When she lands in San Francisco, Christopher, on a mission to Washington, calls her from New York to say he is waiting. She wins the race. Their reunion is passionate. She did not want to die without knowing love. He promises never to ask her to give up anything. A lamp turns on. Her hand reaches up. “I love my beautiful bracelet… I'm shackled.” He translates the motto on her ring: “Courage conquers death.” “But not love,”:she adds. “Give up this altitude flight, for me.” She agrees.

Harry and Monica reconcile. Christopher, just home from the States. agrees to their marriage, but Elaine refuses to go to the registry office with them. Six months later, Christopher and Cynthia meet for lunch in an out-of-the-way inn. She misses flying. Monica and Harry, who used the same trysting place, drop by for sentimental reasons. They overhear Cynthia and Christopher confessing their love, and leave.

Monica and Harry tell her parents that they are expecting a child. They are delighted. Elaine thanks Cynthia for being Monica's friend. Meanwhile, Cynthia's doctor has told her not to fly because she is pregnant. She plans to tell Christopher that night, but he stays with the family, celebrating. The next evening she asks him, “Suppose it were I?” Christopher makes it clear that it would be his duty to leave his wife and marry her.

Cynthia never tells Christopher about the pregnancy. She writes to him, saying that she plans to break the world altitude record—33,000 feet—and not come back. She adds: “Courage can conquer even love.” As the plane climbs, flashbacks over the altimeter show her memories. At 34,000 feet, weeping, she pulls off her oxygen mask. She tries to put it on again but loses consciousness. The plane nosedives into a fiery crash.

In London, a winged statue honors her.

==Cast==

- Katharine Hepburn as Lady Cynthia Darrington
- Colin Clive as Sir Christopher Strong
- Billie Burke as Lady Elaine Strong
- Helen Chandler as Monica Strong
- Ralph Forbes as Harry Rawlinson
- Irene Browne as Carrie Valentine
- Jack La Rue as Carlo
- Desmond Roberts as Bryce Mercer
- Agostino Borgato as Fortune teller
- Margaret Lindsay as Autograph Seeker at Party
- Gwendolyn Logan as Bradford
- Donald Stuart as Joseph Drummond
- Pat Somerset as Policeman

==Production==
Originally under the working title of A Great Desire, the film was intended as a vehicle for Ann Harding and Leslie Howard. Director Dorothy Arzner and playwright Zoë Akins based the character of Cynthia on British aviator Amy Johnson. In the novel, Cynthia is a racing driver. Christopher Strong represented the first opportunity for Hepburn to begin developing her screen image as an independent modern woman. This was the only time in her film career that Hepburn played the "other woman".

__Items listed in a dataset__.
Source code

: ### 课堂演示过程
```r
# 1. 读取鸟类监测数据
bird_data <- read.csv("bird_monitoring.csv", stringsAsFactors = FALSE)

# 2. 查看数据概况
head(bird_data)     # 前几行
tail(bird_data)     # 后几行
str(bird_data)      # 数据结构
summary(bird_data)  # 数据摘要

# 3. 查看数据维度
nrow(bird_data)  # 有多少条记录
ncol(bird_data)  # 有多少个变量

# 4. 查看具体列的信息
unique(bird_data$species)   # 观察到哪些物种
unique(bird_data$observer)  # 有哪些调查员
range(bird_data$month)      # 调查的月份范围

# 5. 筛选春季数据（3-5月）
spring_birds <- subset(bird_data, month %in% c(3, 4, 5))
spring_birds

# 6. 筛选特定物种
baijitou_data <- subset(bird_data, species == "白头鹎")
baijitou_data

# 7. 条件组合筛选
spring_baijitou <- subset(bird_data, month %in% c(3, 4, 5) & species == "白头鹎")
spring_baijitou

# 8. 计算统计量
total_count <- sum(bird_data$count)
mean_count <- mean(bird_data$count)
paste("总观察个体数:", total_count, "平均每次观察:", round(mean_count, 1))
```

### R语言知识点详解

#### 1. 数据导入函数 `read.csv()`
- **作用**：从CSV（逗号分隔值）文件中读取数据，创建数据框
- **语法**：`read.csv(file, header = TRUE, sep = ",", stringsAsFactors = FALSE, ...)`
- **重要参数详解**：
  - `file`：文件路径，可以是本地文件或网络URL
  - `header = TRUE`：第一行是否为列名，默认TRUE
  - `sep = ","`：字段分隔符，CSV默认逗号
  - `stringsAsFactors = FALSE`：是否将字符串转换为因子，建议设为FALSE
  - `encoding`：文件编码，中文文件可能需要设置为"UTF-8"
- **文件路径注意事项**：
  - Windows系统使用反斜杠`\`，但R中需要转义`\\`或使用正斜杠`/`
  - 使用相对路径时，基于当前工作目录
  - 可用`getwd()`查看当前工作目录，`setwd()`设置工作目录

__Exercise goal__. Continue the text about the film Christopher Strong from its last sentence.

__Exercise result__.
One of the most notable scenes in the film had Hepburn's character dressed for a costume party in a stunning, form-fitting glittering silver moth costume designed by Walter Plunkett. As part of the impressive production values, the musical score was by noted composer Max Steiner.

Christopher Strong utilized newsreel footage of takeoffs for the around-the world Dole Air Race and the ticker tape parade celebrating Charles Lindbergh's transatlantic flight. Principal photography took place from December 21, 1932, to February 3, 1933.

==Reception==
Christopher Strong earned a slim profit and positive film reviews. In his review for The New York Times, film critic Mordaunt Hall described Christopher Strong as a star vehicle for Katharine Hepburn, "... who attracted wide attention through her efficient performance in 'A Bill of Divorcement', is the leading light in a pictorial version of Gilbert Frankau's novel, 'Christopher Strong' ... In this her first stellar rôle, Miss Hepburn is far more fortunate than several other stage actresses have been in their initial Hollywood ventures, for aside from giving her excellent opportunities to display her talent, the story is engrossing, and, furthermore, she is supported by a highly capable cast ..."

==In popular culture==
An image of Hepburn in Christopher Strong wearing her aviator's flight suit was used for the poster advertising the Led Zeppelin North American Tour 1975.

A studio in-joke, the life preserver seen in the opening scavenger hunt sequence, the "SS Venture", is from the ship in "King Kong", another RKO production, shot earlier that year.